SOURCE MATERIAL:
= Beginning of Section =
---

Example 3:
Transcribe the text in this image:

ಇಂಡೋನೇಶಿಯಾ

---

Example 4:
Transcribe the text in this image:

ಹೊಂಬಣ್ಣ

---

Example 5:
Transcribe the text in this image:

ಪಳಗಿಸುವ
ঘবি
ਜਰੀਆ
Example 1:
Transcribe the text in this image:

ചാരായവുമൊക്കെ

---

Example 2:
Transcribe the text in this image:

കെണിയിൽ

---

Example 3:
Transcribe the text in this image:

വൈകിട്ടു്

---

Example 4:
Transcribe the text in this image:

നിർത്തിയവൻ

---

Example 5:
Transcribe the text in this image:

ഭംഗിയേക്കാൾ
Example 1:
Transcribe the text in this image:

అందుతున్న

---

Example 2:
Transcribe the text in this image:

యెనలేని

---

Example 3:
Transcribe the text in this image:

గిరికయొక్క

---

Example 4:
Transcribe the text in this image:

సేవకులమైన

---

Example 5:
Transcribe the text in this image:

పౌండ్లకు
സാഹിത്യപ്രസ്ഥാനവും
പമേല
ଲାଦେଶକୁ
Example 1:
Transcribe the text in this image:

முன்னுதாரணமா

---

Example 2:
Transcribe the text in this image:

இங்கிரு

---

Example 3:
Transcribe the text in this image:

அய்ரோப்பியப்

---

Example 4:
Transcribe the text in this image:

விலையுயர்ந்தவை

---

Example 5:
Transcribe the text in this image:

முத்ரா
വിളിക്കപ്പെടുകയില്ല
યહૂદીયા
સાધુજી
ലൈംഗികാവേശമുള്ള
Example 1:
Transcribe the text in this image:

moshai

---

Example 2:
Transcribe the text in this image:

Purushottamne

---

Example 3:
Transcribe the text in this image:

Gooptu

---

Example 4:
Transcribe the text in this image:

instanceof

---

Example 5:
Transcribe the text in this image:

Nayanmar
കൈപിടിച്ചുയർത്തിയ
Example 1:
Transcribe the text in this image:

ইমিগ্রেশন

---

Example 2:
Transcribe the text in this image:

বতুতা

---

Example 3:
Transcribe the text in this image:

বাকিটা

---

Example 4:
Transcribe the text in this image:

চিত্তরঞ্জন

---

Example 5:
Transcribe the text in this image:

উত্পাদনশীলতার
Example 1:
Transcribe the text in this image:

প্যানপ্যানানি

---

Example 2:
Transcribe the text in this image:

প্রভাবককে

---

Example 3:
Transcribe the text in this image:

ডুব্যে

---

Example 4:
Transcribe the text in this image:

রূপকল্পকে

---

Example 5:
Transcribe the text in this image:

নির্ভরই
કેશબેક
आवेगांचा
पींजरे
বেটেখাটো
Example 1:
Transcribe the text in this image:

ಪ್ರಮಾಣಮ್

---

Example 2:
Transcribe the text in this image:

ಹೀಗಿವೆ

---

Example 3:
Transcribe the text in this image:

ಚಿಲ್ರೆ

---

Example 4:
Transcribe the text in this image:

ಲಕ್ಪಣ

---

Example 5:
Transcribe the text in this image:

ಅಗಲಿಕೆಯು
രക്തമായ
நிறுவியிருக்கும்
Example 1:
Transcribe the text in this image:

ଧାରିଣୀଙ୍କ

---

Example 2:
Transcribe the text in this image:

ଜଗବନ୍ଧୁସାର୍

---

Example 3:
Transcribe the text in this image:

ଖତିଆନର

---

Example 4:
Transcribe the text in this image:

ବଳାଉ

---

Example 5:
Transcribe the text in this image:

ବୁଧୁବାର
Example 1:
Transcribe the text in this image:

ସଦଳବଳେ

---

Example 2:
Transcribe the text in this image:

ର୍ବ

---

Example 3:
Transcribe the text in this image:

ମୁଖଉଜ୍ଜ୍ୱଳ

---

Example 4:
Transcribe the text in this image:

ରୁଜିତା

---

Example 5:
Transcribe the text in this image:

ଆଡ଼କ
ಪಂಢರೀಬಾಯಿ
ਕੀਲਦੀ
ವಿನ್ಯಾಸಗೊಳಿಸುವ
= End of Section =
TASK PROMPT:
Every line above must be repeated exactly as it appears.

RESPONSE BELOW:
---

Example 3:
Transcribe the text in this image:

ಇಂಡೋನೇಶಿಯಾ

---

Example 4:
Transcribe the text in this image:

ಹೊಂಬಣ್ಣ

---

Example 5:
Transcribe the text in this image:

ಪಳಗಿಸುವ
ঘবি
ਜਰੀਆ
Example 1:
Transcribe the text in this image:

ചാരായവുമൊക്കെ

---

Example 2:
Transcribe the text in this image:

കെണിയിൽ

---

Example 3:
Transcribe the text in this image:

വൈകിട്ടു്

---

Example 4:
Transcribe the text in this image:

നിർത്തിയവൻ

---

Example 5:
Transcribe the text in this image:

ഭംഗിയേക്കാൾ
Example 1:
Transcribe the text in this image:

అందుతున్న

---

Example 2:
Transcribe the text in this image:

యెనలేని

---

Example 3:
Transcribe the text in this image:

గిరికయొక్క

---

Example 4:
Transcribe the text in this image:

సేవకులమైన

---

Example 5:
Transcribe the text in this image:

పౌండ్లకు
സാഹിത്യപ്രസ്ഥാനവും
പമേല
ଲାଦେଶକୁ
Example 1:
Transcribe the text in this image:

முன்னுதாரணமா

---

Example 2:
Transcribe the text in this image:

இங்கிரு

---

Example 3:
Transcribe the text in this image:

அய்ரோப்பியப்

---

Example 4:
Transcribe the text in this image:

விலையுயர்ந்தவை

---

Example 5:
Transcribe the text in this image:

முத்ரா
വിളിക്കപ്പെടുകയില്ല
યહૂદીયા
સાધુજી
ലൈംഗികാവേശമുള്ള
Example 1:
Transcribe the text in this image:

moshai

---

Example 2:
Transcribe the text in this image:

Purushottamne

---

Example 3:
Transcribe the text in this image:

Gooptu

---

Example 4:
Transcribe the text in this image:

instanceof

---

Example 5:
Transcribe the text in this image:

Nayanmar
കൈപിടിച്ചുയർത്തിയ
Example 1:
Transcribe the text in this image:

ইমিগ্রেশন

---

Example 2:
Transcribe the text in this image:

বতুতা

---

Example 3:
Transcribe the text in this image:

বাকিটা

---

Example 4:
Transcribe the text in this image:

চিত্তরঞ্জন

---

Example 5:
Transcribe the text in this image:

উত্পাদনশীলতার
Example 1:
Transcribe the text in this image:

প্যানপ্যানানি

---

Example 2:
Transcribe the text in this image:

প্রভাবককে

---

Example 3:
Transcribe the text in this image:

ডুব্যে

---

Example 4:
Transcribe the text in this image:

রূপকল্পকে

---

Example 5:
Transcribe the text in this image:

নির্ভরই
કેશબેક
आवेगांचा
पींजरे
বেটেখাটো
Example 1:
Transcribe the text in this image:

ಪ್ರಮಾಣಮ್

---

Example 2:
Transcribe the text in this image:

ಹೀಗಿವೆ

---

Example 3:
Transcribe the text in this image:

ಚಿಲ್ರೆ

---

Example 4:
Transcribe the text in this image:

ಲಕ್ಪಣ

---

Example 5:
Transcribe the text in this image:

ಅಗಲಿಕೆಯು
രക്തമായ
நிறுவியிருக்கும்
Example 1:
Transcribe the text in this image:

ଧାରିଣୀଙ୍କ

---

Example 2:
Transcribe the text in this image:

ଜଗବନ୍ଧୁସାର୍

---

Example 3:
Transcribe the text in this image:

ଖତିଆନର

---

Example 4:
Transcribe the text in this image:

ବଳାଉ

---

Example 5:
Transcribe the text in this image:

ବୁଧୁବାର
Example 1:
Transcribe the text in this image:

ସଦଳବଳେ

---

Example 2:
Transcribe the text in this image:

ର୍ବ

---

Example 3:
Transcribe the text in this image:

ମୁଖଉଜ୍ଜ୍ୱଳ

---

Example 4:
Transcribe the text in this image:

ରୁଜିତା

---

Example 5:
Transcribe the text in this image:

ଆଡ଼କ
ಪಂಢರೀಬಾಯಿ
ਕੀਲਦੀ
ವಿನ್ಯಾಸಗೊಳಿಸುವ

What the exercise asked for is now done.